» Problem to solve: Using the data below, copy every line that contains the word "цвета".

» Recorded data:

+-------+

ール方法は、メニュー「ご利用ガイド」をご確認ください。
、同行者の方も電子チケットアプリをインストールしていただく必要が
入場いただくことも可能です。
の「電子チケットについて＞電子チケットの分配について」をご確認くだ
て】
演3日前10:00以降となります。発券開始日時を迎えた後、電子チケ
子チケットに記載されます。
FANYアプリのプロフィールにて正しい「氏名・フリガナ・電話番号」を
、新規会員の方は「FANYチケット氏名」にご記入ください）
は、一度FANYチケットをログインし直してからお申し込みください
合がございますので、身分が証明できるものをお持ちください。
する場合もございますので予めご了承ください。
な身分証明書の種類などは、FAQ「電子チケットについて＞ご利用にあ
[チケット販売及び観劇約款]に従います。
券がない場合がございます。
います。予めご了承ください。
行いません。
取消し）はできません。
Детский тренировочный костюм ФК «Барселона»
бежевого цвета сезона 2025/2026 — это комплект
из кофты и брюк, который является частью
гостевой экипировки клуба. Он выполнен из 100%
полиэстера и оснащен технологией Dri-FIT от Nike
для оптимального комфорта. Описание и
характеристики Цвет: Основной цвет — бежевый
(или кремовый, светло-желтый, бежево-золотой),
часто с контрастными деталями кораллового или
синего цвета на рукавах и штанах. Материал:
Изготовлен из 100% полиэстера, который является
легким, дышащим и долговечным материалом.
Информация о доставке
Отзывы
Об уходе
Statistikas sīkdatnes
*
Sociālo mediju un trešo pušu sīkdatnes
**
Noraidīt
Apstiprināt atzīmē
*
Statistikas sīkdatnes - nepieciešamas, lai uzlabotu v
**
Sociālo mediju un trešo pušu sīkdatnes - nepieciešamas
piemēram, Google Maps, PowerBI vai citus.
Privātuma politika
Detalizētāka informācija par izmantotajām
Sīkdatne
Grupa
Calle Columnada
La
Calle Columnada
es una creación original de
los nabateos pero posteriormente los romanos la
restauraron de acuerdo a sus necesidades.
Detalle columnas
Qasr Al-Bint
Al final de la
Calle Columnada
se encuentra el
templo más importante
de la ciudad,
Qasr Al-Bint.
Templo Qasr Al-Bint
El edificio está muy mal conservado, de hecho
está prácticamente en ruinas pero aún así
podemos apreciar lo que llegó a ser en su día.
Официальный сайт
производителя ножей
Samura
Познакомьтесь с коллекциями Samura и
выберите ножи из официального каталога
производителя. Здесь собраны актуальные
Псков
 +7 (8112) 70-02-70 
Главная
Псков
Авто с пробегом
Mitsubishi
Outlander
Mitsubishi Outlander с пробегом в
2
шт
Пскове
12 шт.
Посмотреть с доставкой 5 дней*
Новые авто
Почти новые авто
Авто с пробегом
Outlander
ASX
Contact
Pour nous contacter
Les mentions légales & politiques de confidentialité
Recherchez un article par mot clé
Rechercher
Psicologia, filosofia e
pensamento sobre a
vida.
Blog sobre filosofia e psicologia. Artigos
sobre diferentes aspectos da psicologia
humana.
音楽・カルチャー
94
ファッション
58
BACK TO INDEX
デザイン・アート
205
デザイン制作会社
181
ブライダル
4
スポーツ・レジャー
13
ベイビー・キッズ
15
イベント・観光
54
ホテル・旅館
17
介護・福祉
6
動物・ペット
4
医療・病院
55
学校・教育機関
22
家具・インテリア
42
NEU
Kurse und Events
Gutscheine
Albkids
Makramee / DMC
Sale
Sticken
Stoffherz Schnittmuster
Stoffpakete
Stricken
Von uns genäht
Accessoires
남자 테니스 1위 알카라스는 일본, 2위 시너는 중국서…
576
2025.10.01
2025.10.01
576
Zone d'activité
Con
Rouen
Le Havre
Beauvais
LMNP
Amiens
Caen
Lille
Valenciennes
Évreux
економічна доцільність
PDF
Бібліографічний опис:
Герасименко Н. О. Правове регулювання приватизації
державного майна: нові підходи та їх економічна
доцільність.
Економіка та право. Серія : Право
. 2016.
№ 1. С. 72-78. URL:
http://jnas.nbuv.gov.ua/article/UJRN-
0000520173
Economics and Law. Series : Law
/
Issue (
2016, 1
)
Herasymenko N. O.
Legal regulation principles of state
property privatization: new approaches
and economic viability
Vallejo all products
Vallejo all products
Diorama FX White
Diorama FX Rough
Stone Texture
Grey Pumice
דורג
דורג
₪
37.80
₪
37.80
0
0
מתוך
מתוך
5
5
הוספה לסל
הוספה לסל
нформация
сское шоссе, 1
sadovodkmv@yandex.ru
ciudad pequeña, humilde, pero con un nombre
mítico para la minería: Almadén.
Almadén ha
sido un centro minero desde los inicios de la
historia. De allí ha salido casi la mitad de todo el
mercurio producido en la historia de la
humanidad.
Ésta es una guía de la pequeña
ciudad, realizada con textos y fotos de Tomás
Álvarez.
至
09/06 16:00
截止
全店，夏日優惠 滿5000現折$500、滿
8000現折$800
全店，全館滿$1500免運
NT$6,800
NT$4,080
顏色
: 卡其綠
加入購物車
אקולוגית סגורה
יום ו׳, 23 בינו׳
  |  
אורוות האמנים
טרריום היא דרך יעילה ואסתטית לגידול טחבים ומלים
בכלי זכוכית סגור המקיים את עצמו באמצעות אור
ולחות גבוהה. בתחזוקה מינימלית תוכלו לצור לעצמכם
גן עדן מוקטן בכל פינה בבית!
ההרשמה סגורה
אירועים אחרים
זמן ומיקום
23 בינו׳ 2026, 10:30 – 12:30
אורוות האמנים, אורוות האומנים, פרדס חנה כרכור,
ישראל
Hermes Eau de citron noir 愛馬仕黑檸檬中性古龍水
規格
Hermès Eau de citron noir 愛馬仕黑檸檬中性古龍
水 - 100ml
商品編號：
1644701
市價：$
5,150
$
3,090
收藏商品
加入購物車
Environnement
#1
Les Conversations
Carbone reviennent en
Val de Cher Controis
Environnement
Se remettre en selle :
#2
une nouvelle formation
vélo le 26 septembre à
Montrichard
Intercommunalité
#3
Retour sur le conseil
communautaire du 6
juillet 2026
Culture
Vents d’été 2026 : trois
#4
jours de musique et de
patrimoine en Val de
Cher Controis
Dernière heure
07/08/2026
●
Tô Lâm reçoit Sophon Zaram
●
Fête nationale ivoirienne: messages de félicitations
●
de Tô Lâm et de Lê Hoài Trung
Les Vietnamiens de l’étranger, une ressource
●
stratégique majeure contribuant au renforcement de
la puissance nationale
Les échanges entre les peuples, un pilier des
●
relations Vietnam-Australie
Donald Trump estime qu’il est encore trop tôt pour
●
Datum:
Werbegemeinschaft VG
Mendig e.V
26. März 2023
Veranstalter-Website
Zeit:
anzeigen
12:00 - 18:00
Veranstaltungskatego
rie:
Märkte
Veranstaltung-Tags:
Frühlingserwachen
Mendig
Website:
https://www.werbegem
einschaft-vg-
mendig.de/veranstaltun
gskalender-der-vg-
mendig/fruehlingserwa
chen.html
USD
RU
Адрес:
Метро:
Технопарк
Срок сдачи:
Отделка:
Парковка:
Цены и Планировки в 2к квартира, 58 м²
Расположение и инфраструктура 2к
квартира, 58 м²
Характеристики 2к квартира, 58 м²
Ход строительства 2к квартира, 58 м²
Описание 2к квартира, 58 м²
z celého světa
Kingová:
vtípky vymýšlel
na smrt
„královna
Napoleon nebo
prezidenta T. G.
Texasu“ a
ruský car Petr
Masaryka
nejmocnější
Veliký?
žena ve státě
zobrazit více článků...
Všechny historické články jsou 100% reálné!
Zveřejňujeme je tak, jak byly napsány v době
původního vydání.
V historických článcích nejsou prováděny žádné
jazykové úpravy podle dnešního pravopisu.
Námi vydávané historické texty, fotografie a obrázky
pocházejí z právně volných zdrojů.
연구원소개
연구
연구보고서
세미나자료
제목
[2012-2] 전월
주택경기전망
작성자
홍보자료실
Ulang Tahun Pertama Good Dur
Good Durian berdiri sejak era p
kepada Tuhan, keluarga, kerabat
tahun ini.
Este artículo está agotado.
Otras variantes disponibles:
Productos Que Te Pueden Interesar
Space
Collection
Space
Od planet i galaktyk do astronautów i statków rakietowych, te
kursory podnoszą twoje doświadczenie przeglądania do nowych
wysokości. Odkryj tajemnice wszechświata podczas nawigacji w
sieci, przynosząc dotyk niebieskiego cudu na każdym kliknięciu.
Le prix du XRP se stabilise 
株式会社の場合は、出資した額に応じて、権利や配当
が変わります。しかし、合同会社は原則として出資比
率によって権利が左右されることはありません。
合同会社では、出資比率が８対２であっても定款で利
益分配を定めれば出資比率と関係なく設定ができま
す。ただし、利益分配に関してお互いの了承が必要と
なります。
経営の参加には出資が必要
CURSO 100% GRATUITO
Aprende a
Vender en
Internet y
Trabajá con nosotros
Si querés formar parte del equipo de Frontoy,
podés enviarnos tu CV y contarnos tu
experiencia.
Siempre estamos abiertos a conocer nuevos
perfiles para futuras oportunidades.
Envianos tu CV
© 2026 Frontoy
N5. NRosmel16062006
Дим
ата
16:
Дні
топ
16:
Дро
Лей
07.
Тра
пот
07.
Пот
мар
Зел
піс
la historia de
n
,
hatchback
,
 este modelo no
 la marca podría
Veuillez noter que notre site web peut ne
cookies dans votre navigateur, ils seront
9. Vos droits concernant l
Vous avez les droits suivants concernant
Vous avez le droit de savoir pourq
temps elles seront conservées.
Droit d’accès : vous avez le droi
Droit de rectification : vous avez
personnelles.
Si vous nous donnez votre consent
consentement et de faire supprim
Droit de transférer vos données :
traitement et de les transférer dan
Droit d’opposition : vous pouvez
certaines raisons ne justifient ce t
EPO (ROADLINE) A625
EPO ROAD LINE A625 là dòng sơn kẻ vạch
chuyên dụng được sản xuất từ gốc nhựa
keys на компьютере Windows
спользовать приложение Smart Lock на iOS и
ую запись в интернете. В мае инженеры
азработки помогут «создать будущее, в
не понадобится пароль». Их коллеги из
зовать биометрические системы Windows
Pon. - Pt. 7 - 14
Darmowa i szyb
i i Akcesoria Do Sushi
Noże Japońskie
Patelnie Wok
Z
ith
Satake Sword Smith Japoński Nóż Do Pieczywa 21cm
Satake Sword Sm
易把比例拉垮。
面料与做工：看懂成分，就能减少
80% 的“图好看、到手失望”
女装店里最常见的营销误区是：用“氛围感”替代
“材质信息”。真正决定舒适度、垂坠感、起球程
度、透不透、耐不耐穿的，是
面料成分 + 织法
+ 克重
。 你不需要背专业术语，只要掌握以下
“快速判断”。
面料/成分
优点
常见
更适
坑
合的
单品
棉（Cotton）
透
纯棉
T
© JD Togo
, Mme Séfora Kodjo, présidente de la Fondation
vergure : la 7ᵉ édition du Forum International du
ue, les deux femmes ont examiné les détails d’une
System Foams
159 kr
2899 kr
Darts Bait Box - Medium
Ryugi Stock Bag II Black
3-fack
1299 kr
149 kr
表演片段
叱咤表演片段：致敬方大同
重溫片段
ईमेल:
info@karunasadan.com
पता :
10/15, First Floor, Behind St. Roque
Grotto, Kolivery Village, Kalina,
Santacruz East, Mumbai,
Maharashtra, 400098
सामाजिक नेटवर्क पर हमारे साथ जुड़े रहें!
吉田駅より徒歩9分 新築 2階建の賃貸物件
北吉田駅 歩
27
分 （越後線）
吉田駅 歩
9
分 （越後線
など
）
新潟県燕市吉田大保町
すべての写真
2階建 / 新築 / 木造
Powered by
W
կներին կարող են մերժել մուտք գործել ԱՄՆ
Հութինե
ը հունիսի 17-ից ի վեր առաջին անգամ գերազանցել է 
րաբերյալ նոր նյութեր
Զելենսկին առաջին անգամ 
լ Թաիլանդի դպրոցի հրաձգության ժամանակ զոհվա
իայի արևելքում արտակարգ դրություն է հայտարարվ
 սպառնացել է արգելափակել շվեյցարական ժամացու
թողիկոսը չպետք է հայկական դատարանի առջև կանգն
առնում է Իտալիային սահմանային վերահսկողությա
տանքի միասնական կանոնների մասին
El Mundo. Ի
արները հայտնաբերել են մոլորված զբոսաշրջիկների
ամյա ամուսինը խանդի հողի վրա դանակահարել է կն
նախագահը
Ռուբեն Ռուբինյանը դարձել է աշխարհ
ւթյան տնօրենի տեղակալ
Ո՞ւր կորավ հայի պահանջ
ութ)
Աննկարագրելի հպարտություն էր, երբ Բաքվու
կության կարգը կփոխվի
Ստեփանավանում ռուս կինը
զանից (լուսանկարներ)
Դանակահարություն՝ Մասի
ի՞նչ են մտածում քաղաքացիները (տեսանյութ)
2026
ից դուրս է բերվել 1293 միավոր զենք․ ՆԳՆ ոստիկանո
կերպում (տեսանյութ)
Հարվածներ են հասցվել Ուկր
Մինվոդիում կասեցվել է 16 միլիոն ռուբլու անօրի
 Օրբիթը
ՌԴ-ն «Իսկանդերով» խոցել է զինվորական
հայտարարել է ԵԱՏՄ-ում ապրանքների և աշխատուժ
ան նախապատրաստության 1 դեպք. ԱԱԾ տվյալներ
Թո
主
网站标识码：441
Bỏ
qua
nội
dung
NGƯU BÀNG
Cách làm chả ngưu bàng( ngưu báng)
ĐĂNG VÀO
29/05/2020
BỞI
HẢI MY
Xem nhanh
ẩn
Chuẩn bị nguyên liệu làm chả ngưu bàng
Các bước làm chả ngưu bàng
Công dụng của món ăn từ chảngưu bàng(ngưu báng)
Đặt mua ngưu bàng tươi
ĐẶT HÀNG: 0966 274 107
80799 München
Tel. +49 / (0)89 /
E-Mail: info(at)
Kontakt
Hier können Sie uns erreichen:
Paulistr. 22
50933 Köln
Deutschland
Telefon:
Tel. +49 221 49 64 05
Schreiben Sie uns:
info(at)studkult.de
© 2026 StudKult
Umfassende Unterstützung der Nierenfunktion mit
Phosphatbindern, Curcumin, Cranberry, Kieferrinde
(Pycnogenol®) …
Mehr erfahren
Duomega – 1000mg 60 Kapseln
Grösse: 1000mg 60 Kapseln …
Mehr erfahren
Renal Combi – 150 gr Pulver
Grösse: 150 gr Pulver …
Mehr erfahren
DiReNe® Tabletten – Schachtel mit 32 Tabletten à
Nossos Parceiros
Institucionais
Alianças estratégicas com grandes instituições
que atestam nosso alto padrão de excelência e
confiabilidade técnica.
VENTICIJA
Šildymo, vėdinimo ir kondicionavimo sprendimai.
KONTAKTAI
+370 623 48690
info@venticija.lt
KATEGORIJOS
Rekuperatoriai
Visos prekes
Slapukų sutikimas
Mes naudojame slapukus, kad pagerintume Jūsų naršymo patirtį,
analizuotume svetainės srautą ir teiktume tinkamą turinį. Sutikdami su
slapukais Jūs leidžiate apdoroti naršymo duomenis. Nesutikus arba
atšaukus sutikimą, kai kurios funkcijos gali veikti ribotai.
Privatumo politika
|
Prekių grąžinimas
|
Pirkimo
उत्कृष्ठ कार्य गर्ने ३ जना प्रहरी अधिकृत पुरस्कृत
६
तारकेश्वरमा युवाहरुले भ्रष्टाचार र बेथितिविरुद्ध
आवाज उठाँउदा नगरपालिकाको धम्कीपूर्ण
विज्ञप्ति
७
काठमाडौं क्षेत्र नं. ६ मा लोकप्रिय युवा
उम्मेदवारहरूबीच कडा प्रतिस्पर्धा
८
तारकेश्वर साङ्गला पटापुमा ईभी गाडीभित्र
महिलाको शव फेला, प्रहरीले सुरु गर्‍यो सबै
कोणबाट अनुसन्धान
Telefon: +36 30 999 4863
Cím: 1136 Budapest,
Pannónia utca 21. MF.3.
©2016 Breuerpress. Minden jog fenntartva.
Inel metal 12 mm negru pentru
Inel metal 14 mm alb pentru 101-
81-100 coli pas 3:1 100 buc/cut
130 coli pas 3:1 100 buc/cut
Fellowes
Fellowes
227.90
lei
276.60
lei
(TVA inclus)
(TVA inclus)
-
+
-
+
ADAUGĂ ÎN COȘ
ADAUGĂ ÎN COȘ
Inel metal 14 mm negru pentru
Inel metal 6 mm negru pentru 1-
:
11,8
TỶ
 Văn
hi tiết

+-------+

» Task result:
бежевого цвета сезона 2025/2026 — это комплект
синего цвета на рукавах и штанах. Материал:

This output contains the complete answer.